Source passage:
* * * * * * *
The Governor of Tekirdağ (Turkish: Tekirdağ Valiliği) is the bureaucratic state official responsible for both national government and state affairs in the Province of Tekirdağ. Similar to the Governors of the 80 other Provinces of Turkey, the Governor of Tekirdağ is appointed by the Government of Turkey and is responsible for the implementation of government legislation within Tekirdağ. The Governor is also the most senior commander of both the Tekirdağ provincial police force and the Tekirdağ Gendarmerie.

==Appointment==
The Governor of Tekirdağ is appointed by the President of Turkey, who confirms the appointment after recommendation from the Turkish Government. The Ministry of the Interior first considers and puts forward possible candidates for approval by the cabinet. The Governor of Tekirdağ is therefore not a directly elected position and instead functions as the most senior civil servant in the Province of Tekirdağ.

===Term limits===
The Governor is not limited by any term limits and does not serve for a set length of time. Instead, the Governor serves at the pleasure of the Government, which can appoint or reposition the Governor whenever it sees fit. Such decisions are again made by the cabinet of Turkey. The Governor of Tekirdağ, as a civil servant, may not have any close connections or prior experience in Tekirdağ Province. It is not unusual for Governors to alternate between several different Provinces during their bureaucratic career.
* * * * * * *
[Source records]
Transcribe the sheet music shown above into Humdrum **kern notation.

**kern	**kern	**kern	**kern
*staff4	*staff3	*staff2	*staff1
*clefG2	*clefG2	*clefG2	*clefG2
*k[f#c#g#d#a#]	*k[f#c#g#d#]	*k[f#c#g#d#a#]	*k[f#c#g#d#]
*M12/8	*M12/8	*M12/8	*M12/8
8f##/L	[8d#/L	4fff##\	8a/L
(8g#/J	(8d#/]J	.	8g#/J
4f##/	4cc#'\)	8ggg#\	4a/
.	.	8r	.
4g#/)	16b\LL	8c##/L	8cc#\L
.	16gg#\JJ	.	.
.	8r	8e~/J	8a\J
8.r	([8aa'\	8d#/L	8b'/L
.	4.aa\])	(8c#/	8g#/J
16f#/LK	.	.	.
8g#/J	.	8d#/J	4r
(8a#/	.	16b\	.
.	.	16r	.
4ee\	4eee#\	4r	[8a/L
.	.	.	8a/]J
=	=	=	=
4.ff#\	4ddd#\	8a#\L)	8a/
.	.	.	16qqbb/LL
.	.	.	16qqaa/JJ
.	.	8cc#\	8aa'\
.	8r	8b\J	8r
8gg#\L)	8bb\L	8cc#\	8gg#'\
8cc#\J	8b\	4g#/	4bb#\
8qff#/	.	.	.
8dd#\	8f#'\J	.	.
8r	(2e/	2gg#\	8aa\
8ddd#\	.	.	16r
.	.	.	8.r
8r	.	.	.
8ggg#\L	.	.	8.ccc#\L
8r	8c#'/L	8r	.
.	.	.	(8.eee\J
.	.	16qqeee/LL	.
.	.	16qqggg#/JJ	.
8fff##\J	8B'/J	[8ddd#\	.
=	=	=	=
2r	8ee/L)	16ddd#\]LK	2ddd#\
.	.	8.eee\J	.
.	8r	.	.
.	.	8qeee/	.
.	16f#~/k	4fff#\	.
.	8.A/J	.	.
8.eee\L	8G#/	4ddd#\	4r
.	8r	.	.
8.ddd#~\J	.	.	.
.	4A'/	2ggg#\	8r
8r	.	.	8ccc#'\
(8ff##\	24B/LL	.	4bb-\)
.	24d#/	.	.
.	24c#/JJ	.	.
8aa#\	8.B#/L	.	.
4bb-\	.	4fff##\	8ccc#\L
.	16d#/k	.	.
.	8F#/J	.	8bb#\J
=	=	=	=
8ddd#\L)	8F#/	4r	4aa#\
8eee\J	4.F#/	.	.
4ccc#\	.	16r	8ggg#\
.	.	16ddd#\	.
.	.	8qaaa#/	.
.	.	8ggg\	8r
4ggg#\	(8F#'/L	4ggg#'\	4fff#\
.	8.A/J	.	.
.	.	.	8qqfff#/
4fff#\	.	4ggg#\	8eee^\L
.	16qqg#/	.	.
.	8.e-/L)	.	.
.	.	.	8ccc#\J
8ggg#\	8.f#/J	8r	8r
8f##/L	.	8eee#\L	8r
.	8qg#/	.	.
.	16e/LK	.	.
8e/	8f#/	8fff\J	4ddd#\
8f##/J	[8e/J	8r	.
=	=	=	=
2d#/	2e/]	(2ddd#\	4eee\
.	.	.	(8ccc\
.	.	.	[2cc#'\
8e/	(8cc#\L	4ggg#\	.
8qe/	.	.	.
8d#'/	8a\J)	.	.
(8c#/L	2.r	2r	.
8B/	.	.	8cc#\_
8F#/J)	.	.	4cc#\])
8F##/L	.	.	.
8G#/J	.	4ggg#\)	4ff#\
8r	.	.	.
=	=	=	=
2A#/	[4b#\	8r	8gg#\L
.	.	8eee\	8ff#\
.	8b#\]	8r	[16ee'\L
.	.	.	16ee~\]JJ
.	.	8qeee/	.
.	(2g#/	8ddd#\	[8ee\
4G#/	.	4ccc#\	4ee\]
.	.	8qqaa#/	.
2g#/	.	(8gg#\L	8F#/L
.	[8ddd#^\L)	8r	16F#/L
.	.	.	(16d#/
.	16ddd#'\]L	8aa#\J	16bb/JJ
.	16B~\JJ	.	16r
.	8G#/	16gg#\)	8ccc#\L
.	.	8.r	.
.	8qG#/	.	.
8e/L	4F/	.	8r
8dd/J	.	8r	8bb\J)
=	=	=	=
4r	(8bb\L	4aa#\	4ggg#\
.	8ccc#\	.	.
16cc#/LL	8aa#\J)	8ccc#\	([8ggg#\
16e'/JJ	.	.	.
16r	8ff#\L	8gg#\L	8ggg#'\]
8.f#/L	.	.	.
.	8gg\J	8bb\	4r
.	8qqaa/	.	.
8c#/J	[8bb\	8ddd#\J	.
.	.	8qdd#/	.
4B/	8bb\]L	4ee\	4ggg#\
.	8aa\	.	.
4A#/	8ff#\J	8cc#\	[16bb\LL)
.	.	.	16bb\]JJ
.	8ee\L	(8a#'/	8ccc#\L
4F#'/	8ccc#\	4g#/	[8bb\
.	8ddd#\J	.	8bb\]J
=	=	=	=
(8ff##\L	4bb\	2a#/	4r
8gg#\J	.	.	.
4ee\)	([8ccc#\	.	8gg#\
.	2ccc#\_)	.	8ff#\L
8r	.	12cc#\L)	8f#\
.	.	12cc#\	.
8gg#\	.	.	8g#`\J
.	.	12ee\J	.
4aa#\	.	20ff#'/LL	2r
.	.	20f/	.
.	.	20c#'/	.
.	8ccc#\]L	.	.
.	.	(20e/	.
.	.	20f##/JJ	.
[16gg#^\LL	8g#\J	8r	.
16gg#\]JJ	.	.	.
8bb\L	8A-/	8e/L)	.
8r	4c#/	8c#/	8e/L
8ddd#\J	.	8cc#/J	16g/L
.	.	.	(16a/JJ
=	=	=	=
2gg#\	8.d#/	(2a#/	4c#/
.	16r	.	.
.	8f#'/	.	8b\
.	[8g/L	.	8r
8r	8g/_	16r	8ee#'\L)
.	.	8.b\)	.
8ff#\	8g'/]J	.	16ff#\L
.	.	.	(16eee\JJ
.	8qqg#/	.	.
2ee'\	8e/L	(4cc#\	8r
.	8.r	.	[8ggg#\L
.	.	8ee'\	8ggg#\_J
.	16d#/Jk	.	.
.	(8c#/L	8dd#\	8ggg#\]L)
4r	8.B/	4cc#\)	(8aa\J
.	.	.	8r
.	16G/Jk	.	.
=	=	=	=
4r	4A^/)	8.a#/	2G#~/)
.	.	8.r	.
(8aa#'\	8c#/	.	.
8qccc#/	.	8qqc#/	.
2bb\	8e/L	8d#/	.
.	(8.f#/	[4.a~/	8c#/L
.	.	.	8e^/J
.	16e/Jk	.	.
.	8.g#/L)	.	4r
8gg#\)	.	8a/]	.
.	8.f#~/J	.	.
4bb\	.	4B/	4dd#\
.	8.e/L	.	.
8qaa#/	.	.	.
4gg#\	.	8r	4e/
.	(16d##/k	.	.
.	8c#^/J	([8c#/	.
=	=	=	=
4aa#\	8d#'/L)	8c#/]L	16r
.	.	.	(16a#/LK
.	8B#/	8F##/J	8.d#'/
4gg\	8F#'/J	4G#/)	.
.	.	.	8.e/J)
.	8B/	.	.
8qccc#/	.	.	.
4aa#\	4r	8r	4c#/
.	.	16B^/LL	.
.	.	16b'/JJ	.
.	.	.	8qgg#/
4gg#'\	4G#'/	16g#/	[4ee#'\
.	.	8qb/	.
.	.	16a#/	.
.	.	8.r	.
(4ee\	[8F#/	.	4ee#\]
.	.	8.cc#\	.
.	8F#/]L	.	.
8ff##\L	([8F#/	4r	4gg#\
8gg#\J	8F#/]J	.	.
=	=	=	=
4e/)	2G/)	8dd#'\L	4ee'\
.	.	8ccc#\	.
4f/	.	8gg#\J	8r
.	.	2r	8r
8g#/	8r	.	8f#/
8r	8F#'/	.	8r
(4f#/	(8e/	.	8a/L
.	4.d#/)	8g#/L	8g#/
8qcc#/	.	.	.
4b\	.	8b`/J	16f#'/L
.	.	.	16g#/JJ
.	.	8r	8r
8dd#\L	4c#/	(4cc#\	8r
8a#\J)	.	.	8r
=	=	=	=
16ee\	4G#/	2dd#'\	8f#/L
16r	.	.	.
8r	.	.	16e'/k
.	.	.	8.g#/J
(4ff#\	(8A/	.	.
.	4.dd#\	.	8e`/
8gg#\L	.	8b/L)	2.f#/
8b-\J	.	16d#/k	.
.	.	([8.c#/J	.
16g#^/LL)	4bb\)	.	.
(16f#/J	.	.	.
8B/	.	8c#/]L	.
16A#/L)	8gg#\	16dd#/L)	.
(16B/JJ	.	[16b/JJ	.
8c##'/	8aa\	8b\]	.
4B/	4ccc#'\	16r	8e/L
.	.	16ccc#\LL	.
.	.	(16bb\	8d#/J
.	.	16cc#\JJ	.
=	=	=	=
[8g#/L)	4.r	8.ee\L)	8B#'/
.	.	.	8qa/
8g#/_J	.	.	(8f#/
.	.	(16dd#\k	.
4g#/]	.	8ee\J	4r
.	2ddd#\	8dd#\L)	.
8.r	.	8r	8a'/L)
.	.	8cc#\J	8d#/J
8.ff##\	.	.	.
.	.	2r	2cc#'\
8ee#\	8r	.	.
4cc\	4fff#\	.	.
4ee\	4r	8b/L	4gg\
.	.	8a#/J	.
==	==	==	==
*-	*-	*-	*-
* * * * * * *
Exercise requirements:
**A)** Answer these questions from the passage on the Governor of Tekirdağ:
(i) Who confirms the appointment of the Governor?
(ii) Which ministry first puts forward possible candidates?
(iii) Of which two forces is the Governor the most senior commander?
**B)** Please say whether each statement agrees with the passage on the Governor of Tekirdağ, and quote the words that decide it:
(i) The Governor serves a fixed term of office.
(ii) The Governor is a directly elected position.
(iii) Governors may move between several provinces over their careers.

Solutions to each task:
**A)**
(i) The President of Turkey.
(ii) The Ministry of the Interior.
(iii) The Tekirdağ provincial police force and the Tekirdağ Gendarmerie.

**B)**
(i) No: "The Governor is not limited by any term limits and does not serve for a set length of time."
(ii) No: "The Governor of Tekirdağ is therefore not a directly elected position"
(iii) Yes: "It is not unusual for Governors to alternate between several different Provinces during their bureaucratic career."